Travel Japan Kanazawa

Travel Japan Kanazawa:

Kanazawa is located on the Sea of Japan, and is the largest city of the Ishikawa Prefecture. The city was the fief of the Maeda clan in feudal Japan. It is perhaps best known for its ornate silk kimonos and its gold lacquer ware and its beautiful Japanese garden - Kenrokuen. Kenrokuen is located next to the castle and is one of the more beautiful gardens in Japan. It is home to some of the oldest living pine and cherry trees, many of which are so large that the branches need to be supported by braces so that they do not break. The garden has waterfalls, lakes and ponds with irises growing in them.
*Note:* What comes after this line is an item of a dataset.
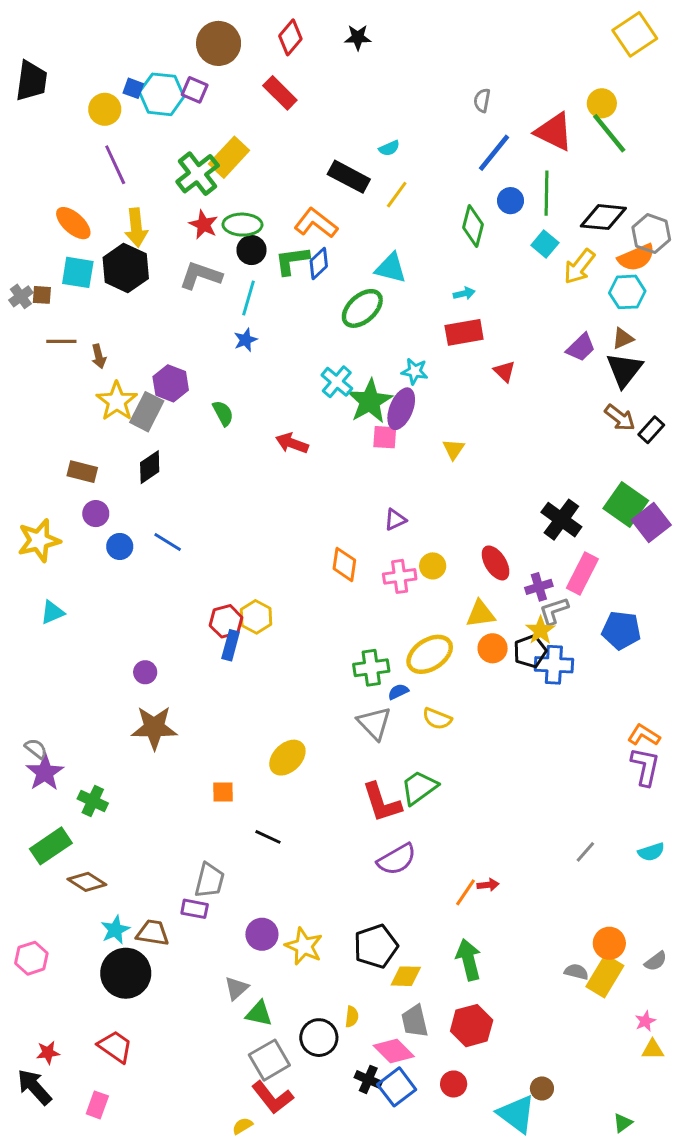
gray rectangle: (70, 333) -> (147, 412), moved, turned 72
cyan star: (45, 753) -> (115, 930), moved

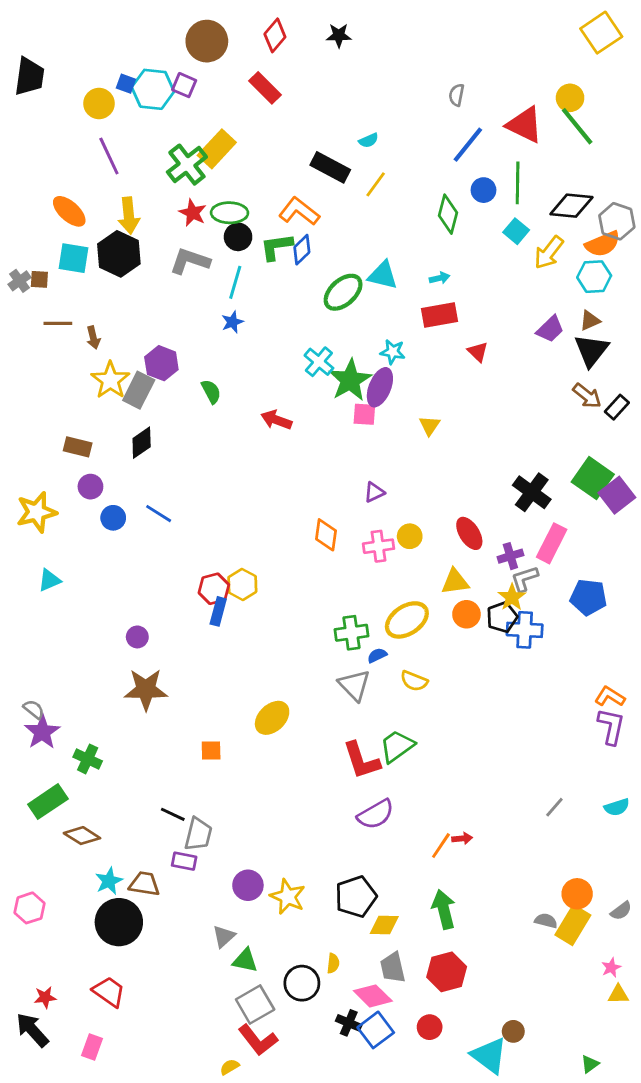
cyan triangle: (391, 268) -> (383, 275), moved
black line: (268, 837) -> (173, 814), moved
The area lacquer ware is inlaid with gold leaf and is truly beautiful. The lacquer ware makes a good souvenir.  The Kaga-Yuzen silk Kimonos are very beautiful too.  It is also known for its famous Kutani ceramics.

The area is also known for its onsen hot springs, and at nearby Yamanaka onsen, the Tawaraya ryokan(inn) has got to be one of this writer's favorite places to stay.  The Tawaraya overlooks a river and a beautiful forest of maple and other trees.  There is even a walkway along the river which can be seen from the tatami room that I stayed in.  The ryokan has several indoor pools and outdoor rotemburo overlooking that river and forest.  The onsen, along with the wonderful seafood dinner of crab, shrimp, fish, and other local delicacies made for an unforgettable experience.
 
Kanazawa is accessible from Tokyo by air, train and bus, the Shinkansen Nozomi or Hikari taking about 4 hours, gives a scenic ride. On Japan Air Lines or All Nippon Airways a flight from Tokyo Haneda to Komatsu Airport and a bus ride will take about 3 ½ hours.  I recommend a leisurely ride on the Shinkansen, to fully appreciate the beautiful countryside from Tokyo.